- _Supplied records_:
·····
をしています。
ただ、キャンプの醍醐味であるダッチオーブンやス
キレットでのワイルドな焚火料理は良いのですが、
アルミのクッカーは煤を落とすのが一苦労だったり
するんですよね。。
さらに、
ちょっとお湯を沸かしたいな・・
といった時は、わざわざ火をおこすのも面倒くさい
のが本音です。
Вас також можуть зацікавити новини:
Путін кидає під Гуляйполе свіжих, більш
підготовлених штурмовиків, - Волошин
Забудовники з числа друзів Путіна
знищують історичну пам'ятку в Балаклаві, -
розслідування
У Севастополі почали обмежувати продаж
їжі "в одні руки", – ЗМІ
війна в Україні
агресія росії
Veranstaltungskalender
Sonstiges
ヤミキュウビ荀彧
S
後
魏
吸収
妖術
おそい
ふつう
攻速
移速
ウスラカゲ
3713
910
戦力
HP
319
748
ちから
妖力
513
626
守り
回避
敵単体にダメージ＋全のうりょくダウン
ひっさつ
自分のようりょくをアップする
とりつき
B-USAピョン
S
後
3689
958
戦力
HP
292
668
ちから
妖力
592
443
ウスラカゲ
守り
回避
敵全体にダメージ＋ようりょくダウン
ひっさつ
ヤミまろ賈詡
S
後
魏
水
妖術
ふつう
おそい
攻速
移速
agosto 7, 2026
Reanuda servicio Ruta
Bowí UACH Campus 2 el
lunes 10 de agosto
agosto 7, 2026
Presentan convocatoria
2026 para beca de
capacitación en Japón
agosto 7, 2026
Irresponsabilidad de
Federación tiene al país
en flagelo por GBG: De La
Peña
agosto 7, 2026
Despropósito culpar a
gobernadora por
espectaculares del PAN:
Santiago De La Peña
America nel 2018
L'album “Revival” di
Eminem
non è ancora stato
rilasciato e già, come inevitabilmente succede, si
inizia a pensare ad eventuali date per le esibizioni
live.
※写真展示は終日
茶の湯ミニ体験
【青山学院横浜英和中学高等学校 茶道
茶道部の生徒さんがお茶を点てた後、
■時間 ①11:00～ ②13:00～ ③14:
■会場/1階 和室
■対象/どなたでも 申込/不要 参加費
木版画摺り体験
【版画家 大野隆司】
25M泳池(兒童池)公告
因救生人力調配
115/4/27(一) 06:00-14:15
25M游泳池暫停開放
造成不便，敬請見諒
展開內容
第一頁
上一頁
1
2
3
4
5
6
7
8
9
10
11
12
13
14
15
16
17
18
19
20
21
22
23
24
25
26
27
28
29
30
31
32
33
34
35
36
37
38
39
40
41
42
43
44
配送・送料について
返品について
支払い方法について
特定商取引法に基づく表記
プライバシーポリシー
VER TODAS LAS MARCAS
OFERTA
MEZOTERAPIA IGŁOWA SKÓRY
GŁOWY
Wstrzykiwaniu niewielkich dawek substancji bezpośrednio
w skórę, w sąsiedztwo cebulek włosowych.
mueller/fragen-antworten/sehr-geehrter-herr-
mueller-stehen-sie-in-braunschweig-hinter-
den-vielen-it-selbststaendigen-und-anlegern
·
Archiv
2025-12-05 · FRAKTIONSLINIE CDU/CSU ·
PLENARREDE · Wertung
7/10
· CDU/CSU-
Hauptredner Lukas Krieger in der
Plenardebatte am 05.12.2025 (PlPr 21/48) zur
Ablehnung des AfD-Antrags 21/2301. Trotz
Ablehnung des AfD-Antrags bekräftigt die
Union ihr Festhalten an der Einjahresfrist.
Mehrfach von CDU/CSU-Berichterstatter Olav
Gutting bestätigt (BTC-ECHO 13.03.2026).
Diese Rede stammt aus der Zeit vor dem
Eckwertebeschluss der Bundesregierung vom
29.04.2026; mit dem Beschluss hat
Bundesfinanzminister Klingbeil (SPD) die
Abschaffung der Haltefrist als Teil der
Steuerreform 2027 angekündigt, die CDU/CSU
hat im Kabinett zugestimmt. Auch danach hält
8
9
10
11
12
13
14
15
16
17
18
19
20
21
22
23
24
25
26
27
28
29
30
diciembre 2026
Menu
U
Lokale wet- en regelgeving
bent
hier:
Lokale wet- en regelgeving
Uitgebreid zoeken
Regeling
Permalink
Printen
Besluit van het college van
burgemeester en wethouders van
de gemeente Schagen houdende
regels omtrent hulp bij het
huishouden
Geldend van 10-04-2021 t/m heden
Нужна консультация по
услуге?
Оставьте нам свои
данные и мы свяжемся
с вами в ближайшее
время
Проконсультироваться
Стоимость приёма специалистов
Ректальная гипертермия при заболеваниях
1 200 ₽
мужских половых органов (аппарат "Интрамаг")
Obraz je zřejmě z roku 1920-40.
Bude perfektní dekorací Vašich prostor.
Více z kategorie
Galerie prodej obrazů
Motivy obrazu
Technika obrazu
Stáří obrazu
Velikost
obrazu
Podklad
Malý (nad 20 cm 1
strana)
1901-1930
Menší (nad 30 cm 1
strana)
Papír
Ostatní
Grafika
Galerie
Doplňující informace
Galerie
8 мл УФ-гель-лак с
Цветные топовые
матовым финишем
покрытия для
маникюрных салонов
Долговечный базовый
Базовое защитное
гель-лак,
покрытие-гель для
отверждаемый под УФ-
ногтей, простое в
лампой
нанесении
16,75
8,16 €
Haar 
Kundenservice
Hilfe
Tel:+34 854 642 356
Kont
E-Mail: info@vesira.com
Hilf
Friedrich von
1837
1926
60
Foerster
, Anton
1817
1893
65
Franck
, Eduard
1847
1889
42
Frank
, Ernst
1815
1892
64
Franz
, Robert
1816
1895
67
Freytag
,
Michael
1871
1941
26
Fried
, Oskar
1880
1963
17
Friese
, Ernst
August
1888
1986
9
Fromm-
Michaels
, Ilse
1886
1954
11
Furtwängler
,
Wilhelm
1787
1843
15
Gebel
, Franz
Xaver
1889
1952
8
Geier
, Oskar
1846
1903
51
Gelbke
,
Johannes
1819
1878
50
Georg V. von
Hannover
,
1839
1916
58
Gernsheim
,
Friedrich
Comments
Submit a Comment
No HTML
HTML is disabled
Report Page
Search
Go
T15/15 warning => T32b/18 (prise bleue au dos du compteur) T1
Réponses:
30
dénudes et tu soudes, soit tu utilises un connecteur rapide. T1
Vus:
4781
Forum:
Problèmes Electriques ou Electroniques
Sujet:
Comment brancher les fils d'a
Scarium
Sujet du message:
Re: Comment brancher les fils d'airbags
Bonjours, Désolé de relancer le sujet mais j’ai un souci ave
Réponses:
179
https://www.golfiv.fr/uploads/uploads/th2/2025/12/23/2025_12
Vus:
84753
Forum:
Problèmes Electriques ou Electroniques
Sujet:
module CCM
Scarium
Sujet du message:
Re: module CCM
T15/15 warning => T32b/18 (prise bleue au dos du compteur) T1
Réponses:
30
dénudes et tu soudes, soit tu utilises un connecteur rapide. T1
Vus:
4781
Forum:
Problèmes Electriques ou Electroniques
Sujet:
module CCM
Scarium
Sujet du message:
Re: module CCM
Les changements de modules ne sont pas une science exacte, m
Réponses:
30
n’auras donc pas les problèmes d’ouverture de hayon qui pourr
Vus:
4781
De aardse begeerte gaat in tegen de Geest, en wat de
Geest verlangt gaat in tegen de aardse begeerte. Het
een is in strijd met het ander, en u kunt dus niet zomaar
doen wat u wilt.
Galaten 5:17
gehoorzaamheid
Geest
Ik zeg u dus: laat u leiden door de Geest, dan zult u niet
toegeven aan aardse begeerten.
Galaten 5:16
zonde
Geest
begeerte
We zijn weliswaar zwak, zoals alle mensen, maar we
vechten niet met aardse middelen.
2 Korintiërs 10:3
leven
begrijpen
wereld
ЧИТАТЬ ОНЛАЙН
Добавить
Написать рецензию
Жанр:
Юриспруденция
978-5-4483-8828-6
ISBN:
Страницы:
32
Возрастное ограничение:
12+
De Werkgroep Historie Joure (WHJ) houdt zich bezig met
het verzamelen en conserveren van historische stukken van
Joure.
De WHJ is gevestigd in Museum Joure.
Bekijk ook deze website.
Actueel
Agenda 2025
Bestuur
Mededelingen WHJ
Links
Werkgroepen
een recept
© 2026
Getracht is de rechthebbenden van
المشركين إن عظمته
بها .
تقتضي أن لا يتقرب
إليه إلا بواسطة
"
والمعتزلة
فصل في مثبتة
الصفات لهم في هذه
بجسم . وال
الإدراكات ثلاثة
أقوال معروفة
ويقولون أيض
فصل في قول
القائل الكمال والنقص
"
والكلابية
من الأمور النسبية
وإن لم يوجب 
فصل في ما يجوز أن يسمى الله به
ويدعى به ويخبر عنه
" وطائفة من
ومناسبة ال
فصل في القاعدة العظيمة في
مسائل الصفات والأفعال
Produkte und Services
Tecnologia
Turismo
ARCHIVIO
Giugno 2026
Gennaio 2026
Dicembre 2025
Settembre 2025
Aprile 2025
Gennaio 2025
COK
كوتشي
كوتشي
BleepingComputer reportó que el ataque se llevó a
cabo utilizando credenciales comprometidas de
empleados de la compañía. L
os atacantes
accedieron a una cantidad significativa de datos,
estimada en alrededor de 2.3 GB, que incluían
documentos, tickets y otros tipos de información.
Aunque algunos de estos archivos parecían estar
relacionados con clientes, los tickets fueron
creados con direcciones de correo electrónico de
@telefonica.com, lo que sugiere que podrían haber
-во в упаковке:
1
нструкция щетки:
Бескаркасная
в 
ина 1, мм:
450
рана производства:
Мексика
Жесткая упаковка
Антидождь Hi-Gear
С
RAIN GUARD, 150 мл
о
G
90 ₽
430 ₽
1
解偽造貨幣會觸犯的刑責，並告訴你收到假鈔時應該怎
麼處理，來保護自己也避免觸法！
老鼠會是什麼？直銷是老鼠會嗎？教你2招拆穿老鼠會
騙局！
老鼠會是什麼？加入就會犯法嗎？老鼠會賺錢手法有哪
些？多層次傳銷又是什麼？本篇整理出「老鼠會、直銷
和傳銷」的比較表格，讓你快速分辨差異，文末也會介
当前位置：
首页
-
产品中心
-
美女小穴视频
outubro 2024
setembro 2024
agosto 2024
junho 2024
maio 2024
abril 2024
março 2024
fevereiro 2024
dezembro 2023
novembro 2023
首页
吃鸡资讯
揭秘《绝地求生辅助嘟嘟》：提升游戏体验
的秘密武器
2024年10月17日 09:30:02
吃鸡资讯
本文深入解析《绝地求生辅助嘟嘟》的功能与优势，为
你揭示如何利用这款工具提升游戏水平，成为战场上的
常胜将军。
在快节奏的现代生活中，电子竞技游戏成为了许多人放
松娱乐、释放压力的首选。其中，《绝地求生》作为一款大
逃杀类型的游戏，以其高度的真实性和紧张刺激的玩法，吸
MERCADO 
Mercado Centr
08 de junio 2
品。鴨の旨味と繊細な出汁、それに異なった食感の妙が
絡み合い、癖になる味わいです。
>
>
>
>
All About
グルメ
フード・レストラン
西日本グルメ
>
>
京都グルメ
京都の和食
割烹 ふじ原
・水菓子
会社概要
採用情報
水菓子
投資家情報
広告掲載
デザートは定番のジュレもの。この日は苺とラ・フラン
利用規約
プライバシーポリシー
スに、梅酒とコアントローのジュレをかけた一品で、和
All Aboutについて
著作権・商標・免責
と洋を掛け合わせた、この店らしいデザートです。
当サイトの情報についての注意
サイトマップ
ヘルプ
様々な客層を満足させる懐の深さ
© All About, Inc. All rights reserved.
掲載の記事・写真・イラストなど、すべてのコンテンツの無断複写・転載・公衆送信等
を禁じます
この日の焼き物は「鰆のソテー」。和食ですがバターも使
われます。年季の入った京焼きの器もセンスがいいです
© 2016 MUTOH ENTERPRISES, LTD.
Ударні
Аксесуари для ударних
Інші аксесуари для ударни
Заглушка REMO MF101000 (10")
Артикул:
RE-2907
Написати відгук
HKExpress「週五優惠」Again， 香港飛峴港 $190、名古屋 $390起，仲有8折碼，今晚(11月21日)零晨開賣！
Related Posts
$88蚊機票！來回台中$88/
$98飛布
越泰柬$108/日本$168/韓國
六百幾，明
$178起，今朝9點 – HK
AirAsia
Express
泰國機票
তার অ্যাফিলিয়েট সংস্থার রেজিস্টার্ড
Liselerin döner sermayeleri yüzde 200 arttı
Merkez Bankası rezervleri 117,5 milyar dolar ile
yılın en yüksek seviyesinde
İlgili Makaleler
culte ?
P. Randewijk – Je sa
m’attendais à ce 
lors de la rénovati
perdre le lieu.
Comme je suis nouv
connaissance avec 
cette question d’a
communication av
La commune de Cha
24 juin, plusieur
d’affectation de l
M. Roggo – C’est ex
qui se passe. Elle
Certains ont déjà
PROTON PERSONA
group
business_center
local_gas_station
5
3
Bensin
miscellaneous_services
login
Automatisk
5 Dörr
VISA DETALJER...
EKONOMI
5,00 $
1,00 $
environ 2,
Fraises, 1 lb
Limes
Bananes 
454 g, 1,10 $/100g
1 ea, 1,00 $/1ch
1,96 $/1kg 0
·····
- _Problem to work on_:
Rewrite the rows above, from the first line through the line containing "розслідування", as a numbered list with any blank lines left out.

- _Solution below_:
1. をしています。
2. ただ、キャンプの醍醐味であるダッチオーブンやス
3. キレットでのワイルドな焚火料理は良いのですが、
4. アルミのクッカーは煤を落とすのが一苦労だったり
5. するんですよね。。
6. さらに、
7. ちょっとお湯を沸かしたいな・・
8. といった時は、わざわざ火をおこすのも面倒くさい
9. のが本音です。
10. Вас також можуть зацікавити новини:
11. Путін кидає під Гуляйполе свіжих, більш
12. підготовлених штурмовиків, - Волошин
13. Забудовники з числа друзів Путіна
14. знищують історичну пам'ятку в Балаклаві, -
15. розслідування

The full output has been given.